Summary
- The latest semi-annual report shows FRA had covered its distribution in the last six months.
- That was from the prior reporting period, when they had trimmed the payout.
- As a floating rate fund, future NII could increase, and that should bode well for coverage and a chance for an increase in the distribution.
Written by Nick Ackerman, co-produced by Stanford Chemist. This article was originally published to members of the CEF/ETF Income Laboratory on August 30th, 2022.
BlackRock Floating Rate Income Strategies ( FRA ) had their latest semi-annual report showing some good results in terms of distribution coverage. However, it was primarily a result of the reduced distribution from the previous reporting period. The annualized income generated in the latest report was only a slight increase.
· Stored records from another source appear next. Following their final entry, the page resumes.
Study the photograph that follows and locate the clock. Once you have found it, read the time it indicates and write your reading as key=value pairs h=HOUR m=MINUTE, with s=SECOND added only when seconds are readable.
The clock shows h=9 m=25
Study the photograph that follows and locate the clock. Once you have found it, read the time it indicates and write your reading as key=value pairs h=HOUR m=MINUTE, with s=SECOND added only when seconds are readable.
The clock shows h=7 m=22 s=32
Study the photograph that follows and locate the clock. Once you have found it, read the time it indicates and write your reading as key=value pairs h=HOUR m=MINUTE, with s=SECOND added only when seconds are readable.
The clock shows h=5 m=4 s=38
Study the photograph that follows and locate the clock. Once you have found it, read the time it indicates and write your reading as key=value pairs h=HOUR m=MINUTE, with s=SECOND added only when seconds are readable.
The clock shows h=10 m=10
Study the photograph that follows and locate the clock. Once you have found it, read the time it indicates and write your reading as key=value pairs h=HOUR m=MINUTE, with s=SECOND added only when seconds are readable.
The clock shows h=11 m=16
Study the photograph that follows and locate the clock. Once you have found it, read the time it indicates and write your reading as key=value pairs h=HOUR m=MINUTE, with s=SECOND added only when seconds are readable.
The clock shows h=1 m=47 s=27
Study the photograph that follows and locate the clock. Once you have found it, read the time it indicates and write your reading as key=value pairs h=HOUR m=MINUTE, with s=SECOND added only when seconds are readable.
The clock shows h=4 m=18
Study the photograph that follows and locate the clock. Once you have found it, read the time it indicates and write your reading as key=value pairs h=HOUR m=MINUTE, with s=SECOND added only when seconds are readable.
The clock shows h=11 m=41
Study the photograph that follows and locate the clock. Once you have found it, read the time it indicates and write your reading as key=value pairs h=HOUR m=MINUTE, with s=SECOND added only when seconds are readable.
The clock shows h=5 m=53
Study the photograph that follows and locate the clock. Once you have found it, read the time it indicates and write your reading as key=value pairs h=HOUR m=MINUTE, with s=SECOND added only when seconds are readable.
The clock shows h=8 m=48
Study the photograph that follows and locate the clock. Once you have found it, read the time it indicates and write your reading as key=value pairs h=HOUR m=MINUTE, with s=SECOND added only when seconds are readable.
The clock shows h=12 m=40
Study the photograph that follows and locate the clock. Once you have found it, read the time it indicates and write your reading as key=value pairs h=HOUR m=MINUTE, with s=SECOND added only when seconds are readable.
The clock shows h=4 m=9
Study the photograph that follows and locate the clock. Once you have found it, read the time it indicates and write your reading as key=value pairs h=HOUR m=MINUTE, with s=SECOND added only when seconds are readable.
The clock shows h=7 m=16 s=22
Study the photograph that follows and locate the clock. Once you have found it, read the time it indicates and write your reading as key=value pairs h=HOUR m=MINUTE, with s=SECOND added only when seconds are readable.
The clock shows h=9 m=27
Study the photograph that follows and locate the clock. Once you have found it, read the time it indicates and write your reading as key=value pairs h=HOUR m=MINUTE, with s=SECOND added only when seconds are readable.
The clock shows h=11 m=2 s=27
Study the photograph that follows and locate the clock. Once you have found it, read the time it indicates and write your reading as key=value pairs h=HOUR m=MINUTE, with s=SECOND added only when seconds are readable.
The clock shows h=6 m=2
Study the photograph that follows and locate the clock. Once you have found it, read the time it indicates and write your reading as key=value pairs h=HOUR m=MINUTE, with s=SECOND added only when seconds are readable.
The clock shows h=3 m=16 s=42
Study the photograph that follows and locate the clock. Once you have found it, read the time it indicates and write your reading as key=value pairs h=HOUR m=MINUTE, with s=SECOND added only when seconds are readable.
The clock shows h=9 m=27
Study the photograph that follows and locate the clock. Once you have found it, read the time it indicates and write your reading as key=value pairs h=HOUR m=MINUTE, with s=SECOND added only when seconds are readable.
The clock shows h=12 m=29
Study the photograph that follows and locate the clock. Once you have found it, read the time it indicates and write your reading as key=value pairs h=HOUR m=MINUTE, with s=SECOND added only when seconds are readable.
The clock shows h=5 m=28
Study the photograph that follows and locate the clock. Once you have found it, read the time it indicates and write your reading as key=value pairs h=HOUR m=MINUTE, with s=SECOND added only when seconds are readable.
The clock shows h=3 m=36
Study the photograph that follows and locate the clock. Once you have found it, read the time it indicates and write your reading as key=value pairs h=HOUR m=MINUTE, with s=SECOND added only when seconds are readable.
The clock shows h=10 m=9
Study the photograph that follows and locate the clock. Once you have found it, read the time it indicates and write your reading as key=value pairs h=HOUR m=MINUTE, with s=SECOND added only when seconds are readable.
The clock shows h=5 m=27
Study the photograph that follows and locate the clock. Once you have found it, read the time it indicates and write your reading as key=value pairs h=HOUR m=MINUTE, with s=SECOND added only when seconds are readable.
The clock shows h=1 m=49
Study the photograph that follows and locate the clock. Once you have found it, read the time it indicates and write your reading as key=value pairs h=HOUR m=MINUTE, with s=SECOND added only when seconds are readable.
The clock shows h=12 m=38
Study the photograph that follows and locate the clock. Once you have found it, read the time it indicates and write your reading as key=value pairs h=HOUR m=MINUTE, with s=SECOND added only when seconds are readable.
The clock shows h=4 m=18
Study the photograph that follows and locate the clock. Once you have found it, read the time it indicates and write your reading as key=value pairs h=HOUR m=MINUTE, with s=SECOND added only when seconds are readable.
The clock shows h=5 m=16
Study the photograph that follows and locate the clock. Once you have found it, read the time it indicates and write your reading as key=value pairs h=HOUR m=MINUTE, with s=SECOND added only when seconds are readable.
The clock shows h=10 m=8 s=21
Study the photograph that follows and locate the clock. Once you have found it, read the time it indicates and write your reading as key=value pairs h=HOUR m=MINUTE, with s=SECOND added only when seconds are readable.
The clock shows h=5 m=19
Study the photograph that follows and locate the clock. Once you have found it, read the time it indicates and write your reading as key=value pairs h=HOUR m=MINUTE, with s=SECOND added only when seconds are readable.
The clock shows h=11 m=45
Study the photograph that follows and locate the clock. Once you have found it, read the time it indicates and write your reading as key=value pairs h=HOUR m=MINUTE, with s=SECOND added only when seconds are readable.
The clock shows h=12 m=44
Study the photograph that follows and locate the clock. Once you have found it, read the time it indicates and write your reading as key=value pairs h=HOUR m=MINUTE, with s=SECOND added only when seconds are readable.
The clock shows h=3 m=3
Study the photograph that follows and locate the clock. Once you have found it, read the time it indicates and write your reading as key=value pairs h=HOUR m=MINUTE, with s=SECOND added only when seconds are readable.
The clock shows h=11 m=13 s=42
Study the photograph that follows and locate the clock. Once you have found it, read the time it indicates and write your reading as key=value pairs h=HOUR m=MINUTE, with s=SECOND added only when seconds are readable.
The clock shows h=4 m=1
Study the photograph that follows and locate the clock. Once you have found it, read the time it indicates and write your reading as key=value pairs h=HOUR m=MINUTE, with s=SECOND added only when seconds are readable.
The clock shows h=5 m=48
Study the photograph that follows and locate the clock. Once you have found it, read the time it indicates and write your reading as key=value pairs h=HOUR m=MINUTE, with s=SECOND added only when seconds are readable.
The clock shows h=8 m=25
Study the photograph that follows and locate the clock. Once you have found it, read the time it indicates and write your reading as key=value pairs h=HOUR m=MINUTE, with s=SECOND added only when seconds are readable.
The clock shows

On the other hand, with primarily floating rate exposure, the fund's income is set to continue to increase. That should bode well for investors as the distribution's cut could be reversed, seeing increases in the coming years. On top of this, the fund's current discount is quite attractive. Though not quite the 13%+ discount we saw in our last update .
The Basics
- 1-Year Z-score: -0.64
- Discount: 7.04%
- Distribution Yield: 6.59%
- Expense Ratio: 1.17%
- Leverage: .0.16%
- Managed Assets: $643.3 million
- Structure: Perpetual
FRA's investment objective is "to provide shareholders with high current income and such preservation of capital as is consistent with investments in a diversified, leveraged portfolio consisting of floating-rate debt securities and instruments."
To achieve this investment objective, "at least 80% of its assets in floating rate debt securities, including floating or variable rate debt securities that pay interest at rates that adjust whenever a specified interest rate changes and/or which reset on predetermined dates." As is typical with these sorts of funds - the portfolio "invests a substantial portion of its investments in floating rate debt securities consisting of secured or unsecured senior floating rate loans that are rated below investment grade."
The weighting towards below-investment-grade will be a function of the type of investments they are making. Junk-rated companies dominate the senior loan fund space. They wouldn't be issuing floating-rate loans if they could help it. That means it can be more sensitive to economic conditions.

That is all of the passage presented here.